We were scooting along at a steady 4.0 to 4.3 knots and the GPS is showing arrival times on the dark side of dawn. No matter. I’m sure we’ll slow down somewhere along the line resulting in a later arrival time. As it turned out, not so much.
We had a very pleasant “sail” through the night. Almost no contacts at all and the ones we did see were very far away from us and showing no evidence of closing the gap. We had a bright moon for much of the trip but the cloud cover obscured it at various times. Even though we’re very tired when we complete one of these overnighters, we really love these trips. Something magical about the big old empty Sea at night and the fact that the next morning we’re far away from where we left (in sailboat terms anyway) is just cool.

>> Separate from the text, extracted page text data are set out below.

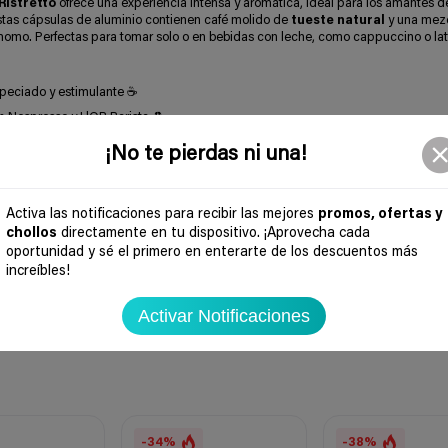
Ristretto
ofrece una experiencia intensa y aromática, ideal para los amantes d
tas cápsulas de aluminio contienen café molido de
tueste natural
y una mez
omo. Perfectas para tomar solo o en bebidas con leche, como cappuccino o lat
speciado y estimulante ☕
n Nespresso y L'OR Barista ♻️
damomo
: mezcla compleja y fresca 🌿
¡No te pierdas ni una!
romiso con la agricultura responsable 🌍
 o con leche según tu gusto 🥛
Activa las notificaciones para recibir las mejores
promos, ofertas y
o, con
café intenso y sostenible
, perfectas para un espresso lleno de carácte
chollos
directamente en tu dispositivo. ¡Aprovecha cada
oportunidad y sé el primero en enterarte de los descuentos más
increíbles!
Activar Notificaciones
-34%
-38%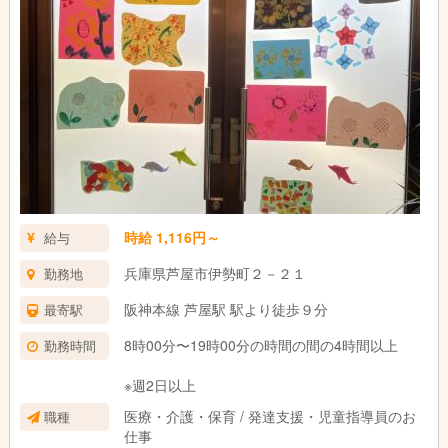
時給 1,116円～
給与
兵庫県芦屋市伊勢町２－２１
勤務地
阪神本線 芦屋駅 駅より徒歩９分
最寄駅
8時00分〜19時00分の時間の間の4時間以上
勤務時間
※週2日以上
医療・介護・保育 / 発達支援・児童指導員のお
職種
仕事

I had the watch during the final leg into Santispac and I wasn’t too happy about stuff. We were definitely going to get there before sunrise. We have good GPS waypoints to allow us to enter in the dark but, the GPS doesn’t show us the boats at anchor. And, since about half the boats in any given anchorage either show no anchor light or use an anemic garden light which, by dawn, is generally so dim as to be useless, I wanted to figure out how to slow down enough to NOT arrive before sunrise. The first, most obvious, thing to do was to slow the engine down. I dropped down to 1500 RPMs. Checked the GPS-predicted arrival time and found that the slow-down helped, but maybe not enough. Forty minutes later I dropped to 1200 RPMs. The engine is basically almost idling in gear at this point. However, it was still dark when I reached the last waypoint before turning in to Santispac. Knowing we needed some time but not a lot of time, I chose to turn a couple of big donuts before making the final approach. This seemed to finally do the trick.
We are now safely anchored at Santispac, Bahia Concepcion along with 4 other boats. We went ashore to Ana’s Restaurant/bakery/bar for some cervezas and tacos (camarones for Lulu, pescado for me). Most of the RVers are gone but there are a few Mexican family camps already being put together. Next week is Semana Santa (Holy Week), and Mexicans generally see that as a reason to party for a week. And they like to do it at the beach. By next week, the beach will be chuck-a-block with tents, RVs, etc. All pumping out music at an incredible volume. The jet-skiers will be having a ball and it will be a generally noisy place for about a week. That’s when it’s nice to live on a boat anchored offshore far enough to have a little privacy.
So, we’re going to hole up here for a week or two. We’ll be watching for a really calm forecast for our crossing to San Carlos. It’s almost exactly the same distance as we went last night so 2 days of great weather will be perfect. But for now, we’re just chillin’.